Professor Chantal Thomas delivers BU Law’s annual Kleh Lecture.
At a time when global poverty is at its lowest, how can it be that income inequality is higher than it has been since the end of the Second World War? How have global trade and international law shaped these trends? Can we connect economic inequality at the domestic and international levels?
These are the questions set out by Professor Chantal Thomas in the 2017 Kleh Lecture. Thomas joins BU Law as the William & Patricia Kleh Visiting Professor in International Law for the 2017–2018 academic year. She is visiting from Cornell Law School, where she directs the Clarke Initiative for Law and Development in the Middle East and North Africa and teaches in the areas of Law and Development and International Economic Law. The Kleh Lecture was made possible by Patricia and William H. Kleh (’71), who established the William & Patricia Kleh Visiting Professorship in International Law in February 2011.
Professor Thomas’s lecture continued a conversation begun at a conference earlier in the Fall semester, Trade Law in the Trump Era: A Transatlantic Perspective, which she organized with BU Law Professor Daniela Caruso. At that event, she discussed distributive justice in the context of trade law and policy and questioned whether economic inequality is linked to increased international trade or technological innovation.

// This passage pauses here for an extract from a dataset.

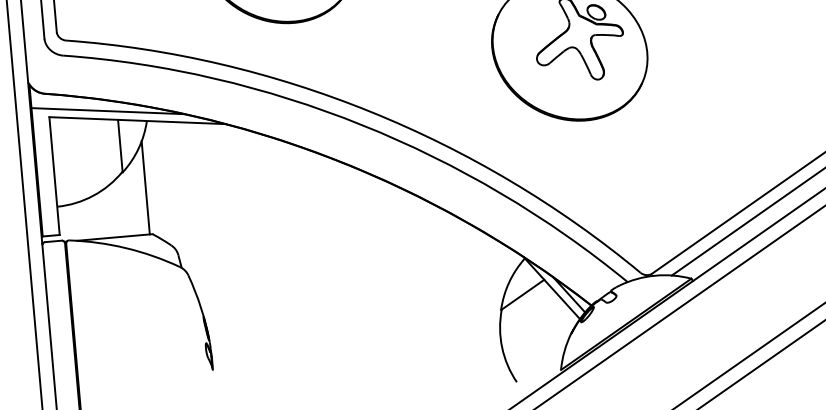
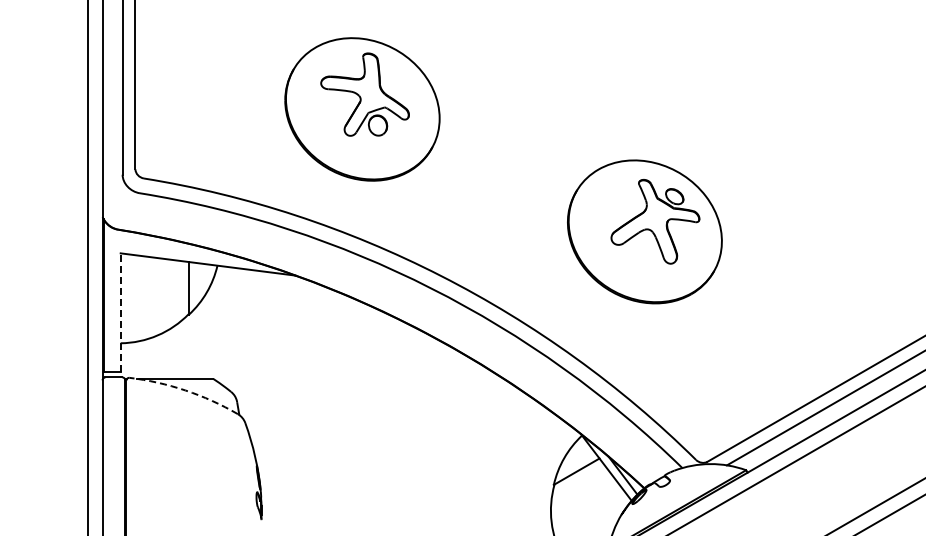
line: (107, 111) -> (179, 252), removed
line: (54, 176) -> (120, 312), solid -> dashed
line: (145, 187) -> (210, 331), removed
arc: (125, 248) -> (185, 390), solid -> dashed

In her Kleh Lecture, Professor Thomas suggested that the argument that global trade is responsible for both the reduction in global poverty and the rise of income inequality belies the reality of concentrated losses in specific industries and geographic locations. In aggregate, the expansion of international trade has allowed many developing countries to relieve poverty, and that poverty reduction has been particularly concentrated in places like China, while at the same time the extreme poor in Sub-Saharan Africa are still barely holding on.
The theory that China’s greater participation in global trade has resulted in its greater reduction of poverty in relation to Africa, Thomas noted, is false. Data has shown that the ratio of trade to gross domestic product is relatively the same in Africa as in other parts of the developing world. Rather, Thomas asserted that the kind of trade a country participates in—especially manufacturing versus agricultural—is a big key to its success in poverty reduction.
In general, Thomas noted that there has been far less liberalization in agricultural trade policies than in other areas: tariffs on agricultural exports remain high, and there are barriers in place for countries moving from primarily agricultural markets into manufacturing markets. Finally, rich countries maintain “substantial [domestic] subsidies on agriculture that have a direct impact on the livelihoods of producers in poor countries.” For example, the US remains the largest exporter of cotton in the world, even though its production costs almost two times more than it does in West and Central Africa, areas of highly concentrated poverty.
Thomas suggested that these international trade policies had led to a “ghettoization of the poorest countries.” While the Doha Development Round of World Trade Organization (WTO) trade talks were launched specifically with the goal of “improving the trading prospects of developing countries and reducing economic inequality,” the negotiations encountered roadblocks and eventually stalled when developed countries refused to compromise on agricultural policies.
“The story of agriculture is just one of many stories one could tell about international trade law,” Thomas said. “One can see the ways in which where economic inequality reflected in and to some degree perpetuated by rules and institutions.”
If trade openness is not necessarily the solution, is it the problem? Thomas pointed to the water contamination crisis in Flint, Michigan as an illustrative example. As a former “manufacturing powerhouse,” Professor Thomas placed the scandal in Flint—notable not only for the crisis itself but also for the government’s failure to respond effectively—in a “larger narrative of de-industrialization and manufacturing decline.”
In Michigan, and the US more broadly, the theory in vogue recently has been that international trade, especially the North American Free Trade Agreement (NAFTA), is to blame for the loss of manufacturing jobs. However, most studies of NAFTA have shown a net positive, if modest, effect. Even though trade deficits have increased in some areas, the US economy has moved toward other industries, like services, in which the country has a trade surplus with many of its trading partners. “The aggregate picture doesn’t reflect the impact on specific industries,” Thomas said, “some areas showed concentrated losses, and one of those was the auto industry.”
The problems, Thomas notes, were exacerbated but not created by NAFTA. She argues that the US did not sufficiently invest in retraining workers and providing social safety nets, a strategy used by some European countries when they also experienced concentrated job losses. Further, the expansion of international trade occurred at a time when the view was ascendant that “a market-based solution to a social problem is always preferable to solutions that require government intervention.”
Flint—like the cotton-producing countries of West and Central Africa—was “a loser in the global economic game,” Thomas said. Its basic public services were cut, and while “there was no connection between the international trade law and the defunding of a local public water facility, both arose in the same global economic and normative climate.”
The way forward, she suggests, is to be more mindful not only of the role of international law, but of the ideologies that inform it. “We have to talk about how economic ideology intersects with ideologies of class, gender, and race,” Thomas said. Noting that the majority of Flint residents are African American, she stressed that “we have to ask whether we tolerate the inequities of globalization because they disproportionately affect those who already occupy a subordinate social status.”